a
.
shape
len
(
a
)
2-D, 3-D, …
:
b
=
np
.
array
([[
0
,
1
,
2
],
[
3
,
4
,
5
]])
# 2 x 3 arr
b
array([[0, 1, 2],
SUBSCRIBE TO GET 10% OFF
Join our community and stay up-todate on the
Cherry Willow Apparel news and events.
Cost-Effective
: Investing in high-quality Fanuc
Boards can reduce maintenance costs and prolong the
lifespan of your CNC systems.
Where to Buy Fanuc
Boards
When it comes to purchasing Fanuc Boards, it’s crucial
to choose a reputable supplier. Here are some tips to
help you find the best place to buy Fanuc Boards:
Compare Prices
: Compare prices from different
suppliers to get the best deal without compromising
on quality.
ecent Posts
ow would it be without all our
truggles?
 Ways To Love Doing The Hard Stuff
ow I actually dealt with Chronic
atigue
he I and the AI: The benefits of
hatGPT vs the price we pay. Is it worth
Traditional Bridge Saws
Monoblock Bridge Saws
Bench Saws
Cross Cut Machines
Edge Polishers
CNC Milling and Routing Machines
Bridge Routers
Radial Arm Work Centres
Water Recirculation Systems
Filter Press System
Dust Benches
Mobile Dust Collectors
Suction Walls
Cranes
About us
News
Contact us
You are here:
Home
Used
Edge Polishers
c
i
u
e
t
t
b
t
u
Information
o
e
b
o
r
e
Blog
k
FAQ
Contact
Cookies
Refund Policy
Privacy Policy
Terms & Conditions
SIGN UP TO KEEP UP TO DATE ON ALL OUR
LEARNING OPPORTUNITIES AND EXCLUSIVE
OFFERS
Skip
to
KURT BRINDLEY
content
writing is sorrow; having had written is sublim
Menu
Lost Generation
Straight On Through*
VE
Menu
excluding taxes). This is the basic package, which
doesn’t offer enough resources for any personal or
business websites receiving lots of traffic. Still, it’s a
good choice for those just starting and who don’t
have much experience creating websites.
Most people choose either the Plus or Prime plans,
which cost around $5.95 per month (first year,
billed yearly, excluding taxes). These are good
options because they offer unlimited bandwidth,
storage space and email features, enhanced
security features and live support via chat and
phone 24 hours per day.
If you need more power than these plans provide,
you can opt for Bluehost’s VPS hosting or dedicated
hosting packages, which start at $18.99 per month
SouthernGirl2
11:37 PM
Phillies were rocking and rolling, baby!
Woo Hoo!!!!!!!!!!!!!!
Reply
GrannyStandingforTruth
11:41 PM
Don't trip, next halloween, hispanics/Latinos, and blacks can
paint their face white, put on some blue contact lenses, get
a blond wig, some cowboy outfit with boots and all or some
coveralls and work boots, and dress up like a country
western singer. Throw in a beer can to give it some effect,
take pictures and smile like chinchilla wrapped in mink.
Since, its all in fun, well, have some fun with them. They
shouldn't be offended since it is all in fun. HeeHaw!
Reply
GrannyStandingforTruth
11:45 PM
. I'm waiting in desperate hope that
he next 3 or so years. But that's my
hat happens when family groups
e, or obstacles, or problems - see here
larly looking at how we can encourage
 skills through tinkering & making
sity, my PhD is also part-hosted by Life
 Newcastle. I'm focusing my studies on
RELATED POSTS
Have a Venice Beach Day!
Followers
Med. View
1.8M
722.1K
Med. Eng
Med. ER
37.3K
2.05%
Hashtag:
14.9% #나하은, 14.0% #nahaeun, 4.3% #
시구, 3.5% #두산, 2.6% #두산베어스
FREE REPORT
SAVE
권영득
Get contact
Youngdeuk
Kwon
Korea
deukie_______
==========
Copy out every line of the data above, character for character, in the same order.

a
.
shape
len
(
a
)
2-D, 3-D, …
:
b
=
np
.
array
([[
0
,
1
,
2
],
[
3
,
4
,
5
]])
# 2 x 3 arr
b
array([[0, 1, 2],
SUBSCRIBE TO GET 10% OFF
Join our community and stay up-todate on the
Cherry Willow Apparel news and events.
Cost-Effective
: Investing in high-quality Fanuc
Boards can reduce maintenance costs and prolong the
lifespan of your CNC systems.
Where to Buy Fanuc
Boards
When it comes to purchasing Fanuc Boards, it’s crucial
to choose a reputable supplier. Here are some tips to
help you find the best place to buy Fanuc Boards:
Compare Prices
: Compare prices from different
suppliers to get the best deal without compromising
on quality.
ecent Posts
ow would it be without all our
truggles?
 Ways To Love Doing The Hard Stuff
ow I actually dealt with Chronic
atigue
he I and the AI: The benefits of
hatGPT vs the price we pay. Is it worth
Traditional Bridge Saws
Monoblock Bridge Saws
Bench Saws
Cross Cut Machines
Edge Polishers
CNC Milling and Routing Machines
Bridge Routers
Radial Arm Work Centres
Water Recirculation Systems
Filter Press System
Dust Benches
Mobile Dust Collectors
Suction Walls
Cranes
About us
News
Contact us
You are here:
Home
Used
Edge Polishers
c
i
u
e
t
t
b
t
u
Information
o
e
b
o
r
e
Blog
k
FAQ
Contact
Cookies
Refund Policy
Privacy Policy
Terms & Conditions
SIGN UP TO KEEP UP TO DATE ON ALL OUR
LEARNING OPPORTUNITIES AND EXCLUSIVE
OFFERS
Skip
to
KURT BRINDLEY
content
writing is sorrow; having had written is sublim
Menu
Lost Generation
Straight On Through*
VE
Menu
excluding taxes). This is the basic package, which
doesn’t offer enough resources for any personal or
business websites receiving lots of traffic. Still, it’s a
good choice for those just starting and who don’t
have much experience creating websites.
Most people choose either the Plus or Prime plans,
which cost around $5.95 per month (first year,
billed yearly, excluding taxes). These are good
options because they offer unlimited bandwidth,
storage space and email features, enhanced
security features and live support via chat and
phone 24 hours per day.
If you need more power than these plans provide,
you can opt for Bluehost’s VPS hosting or dedicated
hosting packages, which start at $18.99 per month
SouthernGirl2
11:37 PM
Phillies were rocking and rolling, baby!
Woo Hoo!!!!!!!!!!!!!!
Reply
GrannyStandingforTruth
11:41 PM
Don't trip, next halloween, hispanics/Latinos, and blacks can
paint their face white, put on some blue contact lenses, get
a blond wig, some cowboy outfit with boots and all or some
coveralls and work boots, and dress up like a country
western singer. Throw in a beer can to give it some effect,
take pictures and smile like chinchilla wrapped in mink.
Since, its all in fun, well, have some fun with them. They
shouldn't be offended since it is all in fun. HeeHaw!
Reply
GrannyStandingforTruth
11:45 PM
. I'm waiting in desperate hope that
he next 3 or so years. But that's my
hat happens when family groups
e, or obstacles, or problems - see here
larly looking at how we can encourage
 skills through tinkering & making
sity, my PhD is also part-hosted by Life
 Newcastle. I'm focusing my studies on
RELATED POSTS
Have a Venice Beach Day!
Followers
Med. View
1.8M
722.1K
Med. Eng
Med. ER
37.3K
2.05%
Hashtag:
14.9% #나하은, 14.0% #nahaeun, 4.3% #
시구, 3.5% #두산, 2.6% #두산베어스
FREE REPORT
SAVE
권영득
Get contact
Youngdeuk
Kwon
Korea
deukie_______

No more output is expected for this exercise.